Under communism, labor wouldn’t be exchanged for money. It would be based on love and mutual desire. The lazy could relax because there would be no need to worry about money, or food, or having a roof over one’s head. There would be enough bread for everyone. What and how much one consumes wouldn’t depend so strictly on what and how much you produce. We need to think beyond what wage labor teaches us, where life itself becomes a means of producing and profiting. There is no such thing as stupid people. There are people who don’t do so well at school. But this is something that we will also fix. Things are going to be better with us than they are now.

Vladimir Plotnikov: All people are stupid and lazy. Even Freud talked about this. Nobody wants to work, no one wants to study—they just want to lie around and enjoy themselves. Nevertheless, life is such that one way or another we get drawn into doing certain things, and some we do well, while others we do poorly. We just need a way to organize people’s socialization, so that the potential they have can be realized.
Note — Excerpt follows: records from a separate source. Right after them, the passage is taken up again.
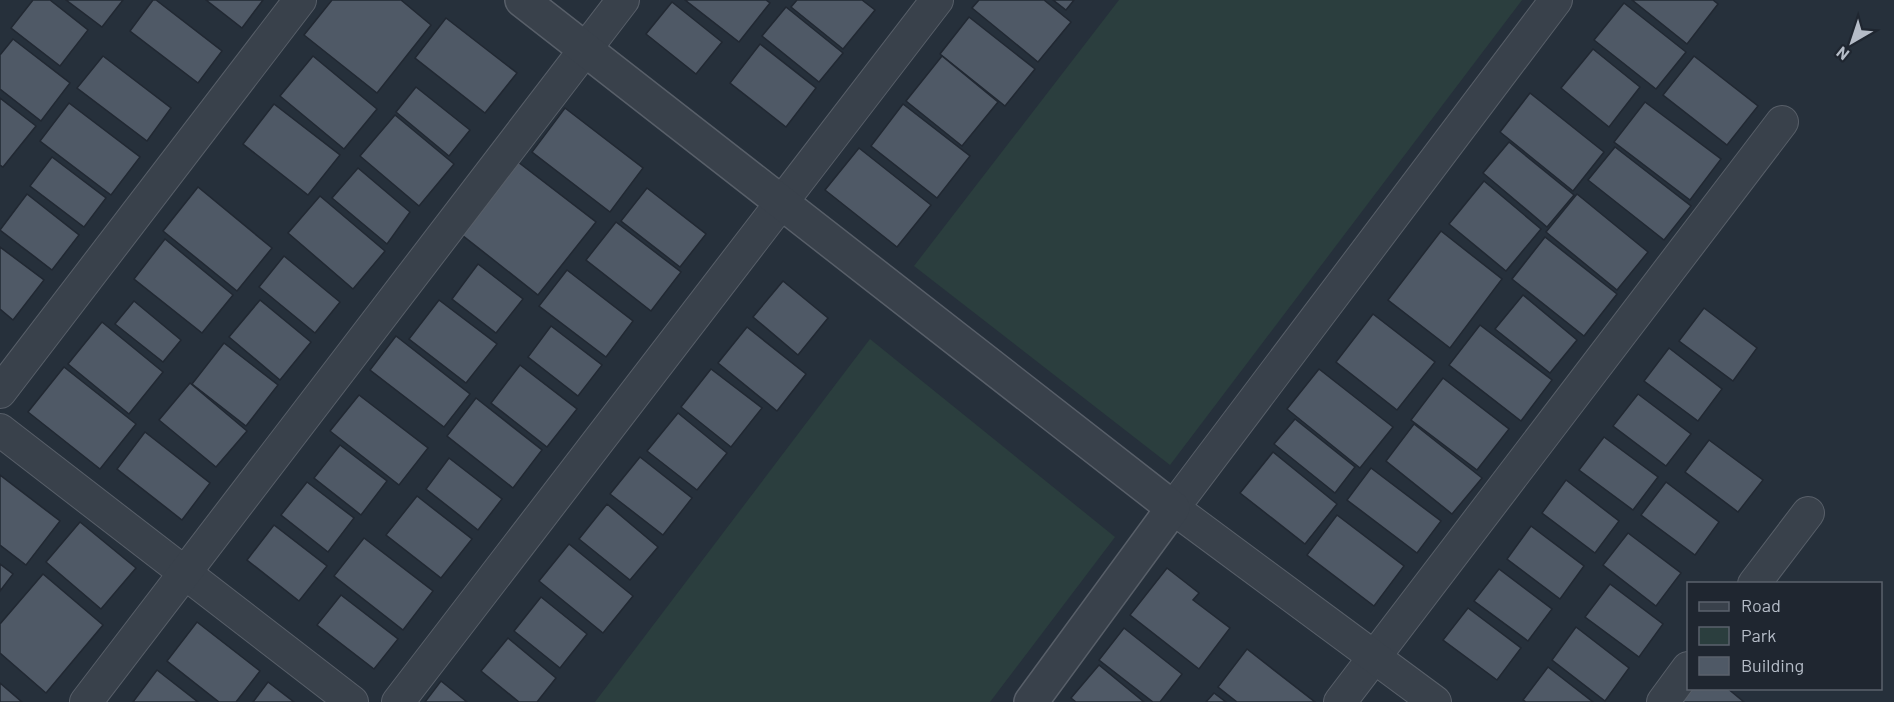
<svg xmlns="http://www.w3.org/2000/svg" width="1894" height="702" font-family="Barlow,sans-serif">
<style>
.green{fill:#2b3e3e}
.building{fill:#4f5966;stroke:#212832;stroke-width:1.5}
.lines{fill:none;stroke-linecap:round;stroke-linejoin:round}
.minor-casing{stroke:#585f69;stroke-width:34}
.tertiary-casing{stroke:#585f69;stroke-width:36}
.minor{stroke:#39414b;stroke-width:32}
.tertiary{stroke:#39414b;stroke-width:33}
</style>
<rect width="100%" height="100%" fill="#26303b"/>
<!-- green -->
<g class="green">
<path d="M 1119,0 L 1522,0 L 1170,465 L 914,266 Z"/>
<path d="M 870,339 L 1115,537 L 990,702 L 595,702 Z"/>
</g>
<!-- building -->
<g class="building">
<path d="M 33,0 L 50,0 L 88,30 L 60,66 L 11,28 Z"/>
<path d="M 66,0 L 123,0 L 102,27 Z"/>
<path d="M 153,0 L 156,0 L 222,51 L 198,83 L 130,31 Z"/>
<path d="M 206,0 L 263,0 L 242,28 Z"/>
<path d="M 332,0 L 401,0 L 431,25 L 377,93 L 304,35 Z"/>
<path d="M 685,0 L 766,0 L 770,3 L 739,42 Z"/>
<path d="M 797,0 L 862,0 L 875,10 L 843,49 L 791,7 Z"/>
<path d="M 979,0 L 1044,0 L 1071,22 L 1038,62 L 972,8 Z"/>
<path d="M 1053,0 L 1074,0 L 1066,10 Z"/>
<path d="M 1632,0 L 1713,0 L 1718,4 L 1687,44 Z"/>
<path d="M 672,2 L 722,42 L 696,74 L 646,34 Z"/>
<path d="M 1624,3 L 1686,52 L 1656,89 L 1594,40 Z"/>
<path d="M 786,7 L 843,53 L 819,82 L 762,36 Z"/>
<path d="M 969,17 L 1035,69 L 1005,106 L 940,54 Z"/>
<path d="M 446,18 L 517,73 L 485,113 L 415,58 Z"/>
<path d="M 13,39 L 70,83 L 41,121 L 0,89 L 0,55 Z"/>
<path d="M 760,44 L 816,88 L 786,127 L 730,83 Z"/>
<path d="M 1593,49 L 1640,87 L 1609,127 L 1561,88 Z"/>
<path d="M 103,56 L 171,108 L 147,141 L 77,88 Z"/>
<path d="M 313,56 L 377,109 L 344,149 L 280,96 Z"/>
<path d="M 942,56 L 998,102 L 962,146 L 906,101 Z"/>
<path d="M 1694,56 L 1758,106 L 1727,145 L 1663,95 Z"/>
<path d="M 416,87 L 470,130 L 449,156 L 396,112 Z"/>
<path d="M 1530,93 L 1604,152 L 1573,191 L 1500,132 Z"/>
<path d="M 0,98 L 36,126 L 3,167 L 0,165 Z"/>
<path d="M 1645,102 L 1721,159 L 1690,200 L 1614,142 Z"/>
<path d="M 69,103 L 140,157 L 111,195 L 40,141 Z"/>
<path d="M 274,104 L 340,155 L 308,195 L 243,144 Z"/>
<path d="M 903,104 L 970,156 L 937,198 L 871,146 Z"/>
<path d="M 565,108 L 643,168 L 610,212 L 532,152 Z"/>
<path d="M 395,115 L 454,164 L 419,206 L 360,156 Z"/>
<path d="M 1509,142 L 1574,195 L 1547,227 L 1483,173 Z"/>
<path d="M 1615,147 L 1691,206 L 1664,240 L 1588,180 Z"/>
<path d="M 859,148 L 931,205 L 897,247 L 825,190 Z"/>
<path d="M 52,157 L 106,198 L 84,227 L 30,186 Z"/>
<path d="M 518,162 L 596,222 L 538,295 L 462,235 Z"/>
<path d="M 358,168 L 410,212 L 387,244 L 332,198 Z"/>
<path d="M 1484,181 L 1541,229 L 1506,271 L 1449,224 Z"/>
<path d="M 198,187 L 272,248 L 237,291 L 163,231 Z"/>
<path d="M 647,188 L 706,234 L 680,267 L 621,221 Z"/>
<path d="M 27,194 L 79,235 L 52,270 L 0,230 Z"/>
<path d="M 1577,194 L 1648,252 L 1617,290 L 1546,232 Z"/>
<path d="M 320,196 L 385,251 L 353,289 L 288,233 Z"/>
<path d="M 616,222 L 681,272 L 651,311 L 586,260 Z"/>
<path d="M 1441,231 L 1502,279 L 1450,348 L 1388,300 Z"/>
<path d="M 1545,237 L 1617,294 L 1584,336 L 1512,279 Z"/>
<path d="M 165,239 L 233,295 L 202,333 L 134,279 Z"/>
<path d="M 0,247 L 44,280 L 13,320 L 0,309 Z"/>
<path d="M 284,256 L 340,302 L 315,333 L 259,287 Z"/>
<path d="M 478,264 L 523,299 L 496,333 L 452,299 Z"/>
<path d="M 567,270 L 633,321 L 606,357 L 539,306 Z"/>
<path d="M 783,281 L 828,318 L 798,355 L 753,317 Z"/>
<path d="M 1523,295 L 1577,340 L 1550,373 L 1495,329 Z"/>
<path d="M 260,300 L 311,342 L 280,380 L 229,337 Z"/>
<path d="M 439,300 L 497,344 L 466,383 L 409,339 Z"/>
<path d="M 134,301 L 181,340 L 163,362 L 115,324 Z"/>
<path d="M 1704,308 L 1757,348 L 1733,381 L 1679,341 Z"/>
<path d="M 1373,314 L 1435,362 L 1397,410 L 1336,362 Z"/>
<path d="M 102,322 L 163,372 L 129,414 L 68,364 Z"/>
<path d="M 1480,325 L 1552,380 L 1521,421 L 1449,365 Z"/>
<path d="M 551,326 L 602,365 L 578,396 L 528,357 Z"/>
<path d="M 747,327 L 806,374 L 777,411 L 718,363 Z"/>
<path d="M 396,336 L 470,394 L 444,427 L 370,370 Z"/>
<path d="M 224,343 L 278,385 L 246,426 L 192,384 Z"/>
<path d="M 1669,348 L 1722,389 L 1698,421 L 1644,381 Z"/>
<path d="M 520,365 L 577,409 L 547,447 L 491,403 Z"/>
<path d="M 64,367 L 136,424 L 100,469 L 28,412 Z"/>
<path d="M 711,369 L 762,408 L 731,447 L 681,407 Z"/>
<path d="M 1319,369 L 1393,427 L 1360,468 L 1287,409 Z"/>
<path d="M 1443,378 L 1509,429 L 1477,470 L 1411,420 Z"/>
<path d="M 190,383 L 247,431 L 216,467 L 159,420 Z"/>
<path d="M 1638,394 L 1691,434 L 1666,466 L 1613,426 Z"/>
<path d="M 359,395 L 428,448 L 399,485 L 330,431 Z"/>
<path d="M 476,398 L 542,450 L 513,488 L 447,436 Z"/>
<path d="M 678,413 L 727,453 L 697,490 L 647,451 Z"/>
<path d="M 1295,419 L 1355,467 L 1335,493 L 1274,444 Z"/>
<path d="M 1414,424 L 1482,478 L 1452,514 L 1386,461 Z"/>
<path d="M 145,432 L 210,483 L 182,520 L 117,469 Z"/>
<path d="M 1604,437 L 1658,477 L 1633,510 L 1579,470 Z"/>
<path d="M 1709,440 L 1763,480 L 1738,512 L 1685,472 Z"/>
<path d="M 340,445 L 387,481 L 361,515 L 314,478 Z"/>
<path d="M 1273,452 L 1337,504 L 1305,544 L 1240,493 Z"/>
<path d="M 640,457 L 692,498 L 663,535 L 610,494 Z"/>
<path d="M 449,458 L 502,499 L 478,530 L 426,489 Z"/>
<path d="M 1371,468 L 1441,521 L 1417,553 L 1347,500 Z"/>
<path d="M 0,475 L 60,521 L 26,565 L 0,545 Z"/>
<path d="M 1566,480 L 1619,521 L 1595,553 L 1542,513 Z"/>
<path d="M 307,482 L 354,518 L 328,552 L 281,515 Z"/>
<path d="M 1666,482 L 1719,522 L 1695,555 L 1641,515 Z"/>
<path d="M 417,496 L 472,539 L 441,578 L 386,535 Z"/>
<path d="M 607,504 L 658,547 L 630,580 L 579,539 Z"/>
<path d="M 1337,515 L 1404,566 L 1374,606 L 1307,555 Z"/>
<path d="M 80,522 L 136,568 L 101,609 L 46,562 Z"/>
<path d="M 274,525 L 327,566 L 299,601 L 247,560 Z"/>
<path d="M 1531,526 L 1584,566 L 1560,599 L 1507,559 Z"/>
<path d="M 1628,533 L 1681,573 L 1656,606 L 1603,565 Z"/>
<path d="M 364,538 L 433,591 L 403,630 L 334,576 Z"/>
<path d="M 569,544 L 633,596 L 603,633 L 539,581 Z"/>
<path d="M 0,564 L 13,574 L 0,591 Z"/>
<path d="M 1167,568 L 1199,593 L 1193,600 L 1230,628 L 1199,669 L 1130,615 Z"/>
<path d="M 1499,569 L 1552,609 L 1528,641 L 1474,601 Z"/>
<path d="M 43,574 L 103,625 L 46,693 L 0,653 L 0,624 Z"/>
<path d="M 1610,584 L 1663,624 L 1639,657 L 1585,617 Z"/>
<path d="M 341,595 L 398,639 L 374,669 L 317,625 Z"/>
<path d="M 541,597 L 587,634 L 560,668 L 514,631 Z"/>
<path d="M 1468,608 L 1521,648 L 1497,680 L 1443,640 Z"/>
<path d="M 197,622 L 260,671 L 236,702 L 219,702 L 167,661 Z"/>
<path d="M 1576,627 L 1629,668 L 1605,701 L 1552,660 Z"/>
<path d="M 1124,628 L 1182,674 L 1160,702 L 1153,702 L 1099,660 Z"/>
<path d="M 508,638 L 556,678 L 537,702 L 519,702 L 481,671 Z"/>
<path d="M 1247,649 L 1315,702 L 1237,702 L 1218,687 Z"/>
<path d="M 1099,665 L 1144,702 L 1076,702 L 1071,698 Z"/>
<path d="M 1548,667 L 1593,702 L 1526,702 L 1523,700 Z"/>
<path d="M 157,670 L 198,702 L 133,702 Z"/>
<path d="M 441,681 L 467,702 L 425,702 Z"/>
<path d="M 268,682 L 294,702 L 253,702 Z"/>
<path d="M 0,683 L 22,702 L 0,702 Z"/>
<path d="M 1688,688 L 1727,688 L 1744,702 L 1678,702 Z"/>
<path d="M 1214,693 L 1226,702 L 1206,702 Z"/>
</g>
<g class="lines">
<defs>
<g id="minor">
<path d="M 0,392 L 300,0"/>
<path d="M 0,430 L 352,702"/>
<path d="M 1754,584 L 1808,513"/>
<path d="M 86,702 L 623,0"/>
<path d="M 398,702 L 937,0"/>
<path d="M 1340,702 L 1782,122"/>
<path d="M 1435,702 L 1173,508 L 1556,0"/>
<path d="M 1663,702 L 1688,668"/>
</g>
<path id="tertiary" d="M 522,0 L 1173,508 L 1031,702"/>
</defs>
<!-- minor casing -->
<use href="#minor" class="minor-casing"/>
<!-- tertiary casing -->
<use href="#tertiary" class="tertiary-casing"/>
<!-- minor -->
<use href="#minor" class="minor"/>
<!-- tertiary -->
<use href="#tertiary" class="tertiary"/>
</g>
<!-- legend -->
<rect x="1687" y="582" width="195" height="108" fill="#1f2630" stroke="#5b626c" stroke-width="1.5"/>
<rect x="1699" y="602" width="30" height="9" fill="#39414b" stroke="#5b626c" stroke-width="1.5"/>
<text x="1741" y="612" font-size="18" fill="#b5bcc7">Road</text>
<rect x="1699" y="627" width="30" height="18" fill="#2b3e3e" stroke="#5b626c" stroke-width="1.5"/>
<text x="1741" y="642" font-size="18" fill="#b5bcc7">Park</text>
<rect x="1699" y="657" width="30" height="18" fill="#4f5966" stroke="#5b626c" stroke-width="1.5"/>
<text x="1741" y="672" font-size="18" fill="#b5bcc7">Building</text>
<!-- north arrow -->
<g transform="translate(1852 42) rotate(219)" stroke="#1f2630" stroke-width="4.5" paint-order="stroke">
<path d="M0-4.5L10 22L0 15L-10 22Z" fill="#b5bcc7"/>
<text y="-9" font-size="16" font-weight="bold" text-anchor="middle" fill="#b5bcc7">N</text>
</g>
</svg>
Aleksandr Reznik: Leftists need to be smart and not lazy. There aren’t many of them to begin with, while the task in front of them is of historic proportions.

 

What should people read or watch to better understand what you’re talking about?

Ivan Ovsiannikov: John Steinbeck, The Grapes of Wrath; Lars Von Trier, Dancer in the Dark; Leon Trotsky, The History of the Russian Revolution

Aleksandr Reznik: China Miéville, Iron Council; Terry Eagleton, Why Marx Was Right; Leon Trotsky, Literature and Revolution

Alexei Tsvetcoff: Karl Marx and Friedrich Engels, The German Ideology; Vladimir Lenin, The State and Revolution; Raoul Vaneigem, The Revolution of Everyday Life

Sergei Vilkov: Friedrich Engels, The Origin of the Family, Private Property, and the State; Vladimir Lenin, The State and Revolution; Victor Serge, Midnight in the Century

Kirill Medvedev: Vladimir Lenin, The State and Revolution; Leon Trotsky, The Revolution Betrayed; Victor Serge, From Lenin to Stalin

Vladimir Plotnikov: Émile Zola, Germinal; Günter Grass, Local Anesthetic; Karl Marx and Friedrich Engels, The Communist Manifest.